If this were a video game, he’d tell her to look around for a reload, maybe near the body of a dead archer.
Hyperrealistic video game was actually on his list of apocalypse scenarios. It was the only one he hoped was correct—once they beat the game, they’d be back home again. But they had to figure out what the big quest was first. Thus far, to his extreme annoyance, there didn’t appear to be a big quest. All he had was a bunch of side quests, necessary only in order to continue to survive.

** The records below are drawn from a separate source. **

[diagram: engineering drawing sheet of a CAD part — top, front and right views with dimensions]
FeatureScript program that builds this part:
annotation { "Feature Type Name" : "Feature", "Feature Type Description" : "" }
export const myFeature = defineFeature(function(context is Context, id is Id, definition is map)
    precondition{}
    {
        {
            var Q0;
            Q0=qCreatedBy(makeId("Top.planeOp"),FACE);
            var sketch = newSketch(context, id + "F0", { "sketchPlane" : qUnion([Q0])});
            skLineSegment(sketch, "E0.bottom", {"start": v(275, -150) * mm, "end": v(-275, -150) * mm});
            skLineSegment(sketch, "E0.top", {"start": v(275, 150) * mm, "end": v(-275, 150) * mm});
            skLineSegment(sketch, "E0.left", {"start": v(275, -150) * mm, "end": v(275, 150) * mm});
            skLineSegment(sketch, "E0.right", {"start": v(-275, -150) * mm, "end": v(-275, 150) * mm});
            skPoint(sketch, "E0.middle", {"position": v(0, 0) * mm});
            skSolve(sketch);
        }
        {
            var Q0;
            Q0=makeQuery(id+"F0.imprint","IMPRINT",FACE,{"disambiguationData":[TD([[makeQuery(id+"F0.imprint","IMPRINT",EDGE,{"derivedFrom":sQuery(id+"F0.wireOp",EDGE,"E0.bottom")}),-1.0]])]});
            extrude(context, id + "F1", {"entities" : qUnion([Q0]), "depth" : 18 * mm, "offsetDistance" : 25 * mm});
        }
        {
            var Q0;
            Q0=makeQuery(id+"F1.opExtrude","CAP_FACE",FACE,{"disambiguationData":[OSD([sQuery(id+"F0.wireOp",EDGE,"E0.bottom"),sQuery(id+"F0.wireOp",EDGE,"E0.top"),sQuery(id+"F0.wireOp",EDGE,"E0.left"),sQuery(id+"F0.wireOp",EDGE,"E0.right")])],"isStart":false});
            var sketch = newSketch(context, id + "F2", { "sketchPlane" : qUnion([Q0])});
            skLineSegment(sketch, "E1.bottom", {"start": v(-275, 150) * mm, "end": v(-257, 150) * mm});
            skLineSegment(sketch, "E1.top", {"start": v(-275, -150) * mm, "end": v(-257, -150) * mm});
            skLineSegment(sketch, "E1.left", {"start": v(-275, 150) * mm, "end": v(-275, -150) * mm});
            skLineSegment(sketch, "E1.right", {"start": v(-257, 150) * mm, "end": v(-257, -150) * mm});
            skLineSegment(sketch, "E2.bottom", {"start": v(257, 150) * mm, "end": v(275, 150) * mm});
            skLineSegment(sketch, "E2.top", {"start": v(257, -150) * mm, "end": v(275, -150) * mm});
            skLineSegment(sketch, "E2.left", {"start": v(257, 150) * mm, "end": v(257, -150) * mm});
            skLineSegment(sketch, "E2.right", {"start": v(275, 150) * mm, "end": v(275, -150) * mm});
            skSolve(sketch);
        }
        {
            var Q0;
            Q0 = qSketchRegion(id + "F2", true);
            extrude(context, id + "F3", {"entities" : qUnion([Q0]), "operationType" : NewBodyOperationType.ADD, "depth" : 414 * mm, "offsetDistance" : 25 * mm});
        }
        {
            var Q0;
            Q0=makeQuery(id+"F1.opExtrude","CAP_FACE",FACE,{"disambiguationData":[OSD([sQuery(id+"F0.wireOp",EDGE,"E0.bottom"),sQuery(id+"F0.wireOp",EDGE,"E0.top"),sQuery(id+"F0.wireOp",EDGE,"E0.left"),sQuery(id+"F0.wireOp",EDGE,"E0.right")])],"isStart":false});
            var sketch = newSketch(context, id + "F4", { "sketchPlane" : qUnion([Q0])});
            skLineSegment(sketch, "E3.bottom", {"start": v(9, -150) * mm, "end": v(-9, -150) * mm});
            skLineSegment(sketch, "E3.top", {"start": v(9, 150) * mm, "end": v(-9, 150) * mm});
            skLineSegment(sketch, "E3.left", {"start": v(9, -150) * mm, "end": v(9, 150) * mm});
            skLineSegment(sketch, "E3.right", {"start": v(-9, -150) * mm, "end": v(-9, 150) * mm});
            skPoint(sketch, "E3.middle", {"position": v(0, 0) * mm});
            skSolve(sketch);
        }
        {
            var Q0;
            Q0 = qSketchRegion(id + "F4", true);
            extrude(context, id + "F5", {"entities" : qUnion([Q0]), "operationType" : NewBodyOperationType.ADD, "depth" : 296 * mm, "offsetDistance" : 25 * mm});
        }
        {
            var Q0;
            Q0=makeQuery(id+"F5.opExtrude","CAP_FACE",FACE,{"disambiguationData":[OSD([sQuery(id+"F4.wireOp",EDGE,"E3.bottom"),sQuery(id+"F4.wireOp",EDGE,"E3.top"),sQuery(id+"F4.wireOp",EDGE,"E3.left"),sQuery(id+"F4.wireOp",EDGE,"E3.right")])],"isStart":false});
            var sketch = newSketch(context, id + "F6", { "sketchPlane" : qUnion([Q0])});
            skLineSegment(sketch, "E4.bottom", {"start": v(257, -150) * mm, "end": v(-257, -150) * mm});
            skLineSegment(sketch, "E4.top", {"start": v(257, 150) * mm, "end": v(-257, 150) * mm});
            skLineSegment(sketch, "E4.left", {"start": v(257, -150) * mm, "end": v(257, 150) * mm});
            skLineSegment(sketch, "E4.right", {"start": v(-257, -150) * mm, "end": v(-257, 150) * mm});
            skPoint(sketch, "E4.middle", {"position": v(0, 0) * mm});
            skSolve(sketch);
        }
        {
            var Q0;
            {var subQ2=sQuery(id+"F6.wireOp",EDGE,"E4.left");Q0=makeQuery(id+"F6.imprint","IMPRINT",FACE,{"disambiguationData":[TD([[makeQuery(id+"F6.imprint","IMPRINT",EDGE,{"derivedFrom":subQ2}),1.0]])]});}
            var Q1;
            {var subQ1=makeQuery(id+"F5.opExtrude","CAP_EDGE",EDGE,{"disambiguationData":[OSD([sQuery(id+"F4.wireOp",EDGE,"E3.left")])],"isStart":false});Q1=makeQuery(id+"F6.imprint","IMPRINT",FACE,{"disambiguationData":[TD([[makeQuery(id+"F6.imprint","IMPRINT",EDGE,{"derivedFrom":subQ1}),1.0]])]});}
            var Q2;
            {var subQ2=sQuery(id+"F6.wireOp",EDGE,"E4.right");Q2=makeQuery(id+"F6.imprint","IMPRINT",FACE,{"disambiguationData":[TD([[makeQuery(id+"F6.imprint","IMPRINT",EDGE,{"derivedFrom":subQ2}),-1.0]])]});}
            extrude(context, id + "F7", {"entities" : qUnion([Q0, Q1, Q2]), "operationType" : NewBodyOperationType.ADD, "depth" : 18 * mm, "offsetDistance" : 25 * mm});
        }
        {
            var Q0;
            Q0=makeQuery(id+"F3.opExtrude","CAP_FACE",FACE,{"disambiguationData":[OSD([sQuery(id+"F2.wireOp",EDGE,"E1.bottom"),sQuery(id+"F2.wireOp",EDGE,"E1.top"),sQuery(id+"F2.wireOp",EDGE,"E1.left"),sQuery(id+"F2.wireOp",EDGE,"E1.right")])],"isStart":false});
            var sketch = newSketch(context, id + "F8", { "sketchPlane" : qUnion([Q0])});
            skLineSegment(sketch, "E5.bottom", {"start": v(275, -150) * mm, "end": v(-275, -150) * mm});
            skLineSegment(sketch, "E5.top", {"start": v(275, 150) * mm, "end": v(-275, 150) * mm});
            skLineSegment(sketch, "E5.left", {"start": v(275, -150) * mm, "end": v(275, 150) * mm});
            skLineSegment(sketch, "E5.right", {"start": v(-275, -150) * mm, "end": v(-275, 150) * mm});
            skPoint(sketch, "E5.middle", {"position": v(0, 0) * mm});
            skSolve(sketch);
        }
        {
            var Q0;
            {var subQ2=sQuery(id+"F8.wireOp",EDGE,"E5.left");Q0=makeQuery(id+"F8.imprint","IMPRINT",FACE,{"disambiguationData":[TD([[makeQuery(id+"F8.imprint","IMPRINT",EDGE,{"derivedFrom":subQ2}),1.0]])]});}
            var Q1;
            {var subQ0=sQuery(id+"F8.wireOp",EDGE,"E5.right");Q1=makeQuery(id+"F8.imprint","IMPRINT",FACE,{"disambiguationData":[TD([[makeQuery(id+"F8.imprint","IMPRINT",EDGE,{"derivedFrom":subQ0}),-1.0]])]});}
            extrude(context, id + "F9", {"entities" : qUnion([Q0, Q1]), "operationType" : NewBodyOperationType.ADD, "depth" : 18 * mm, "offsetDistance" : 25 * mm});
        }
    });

It wasn’t a game; he knew that. But thinking of it that way made all of this much easier, especially when he was lashed to a horse like some expository NPC. Suddenly, saving him was a side quest and Win was the player.
“How well do you know your way around here?” she asked.
“Pretty well,” he said. “But everything’s upside down and I’m looking over a horse’s shoulder, so I don’t know how helpful I’ll be.”
“We need someplace with multiple doors so we can break in through the outer door and lock the inner door from the other side. It has to have water and elevation, but Elton needs to come in with us.”
“You want maid service too?”
She hesitated. “That was a joke,” she said.
“Yes, it was a joke,” he said. “This might have gone better if we had this conversation before you tied me to the horse.”
“Don’t call him that.”
“What?”
“‘The horse.’ Don’t call him that. He doesn’t think he’s a horse.”
“Right,” he said. “Where are we?”
“Shhh.” She stopped Elton, then turned to look past his hindquarters. “They found the meat,” she said. “I can hear them arguing.”
“What kind of ‘they’?”
“Wolves, I think.”
“Which kind? We have regular, and supersize around here.”
“Regular. The big ones aren’t wolves. They’re crossbreeds.”
“With what?”
“Dunno. Tell me where to go. We have to get off the streets.”
He strained his neck more to get a look around. All he could see was the side of a department store, but it was enough. They were on Washington Street.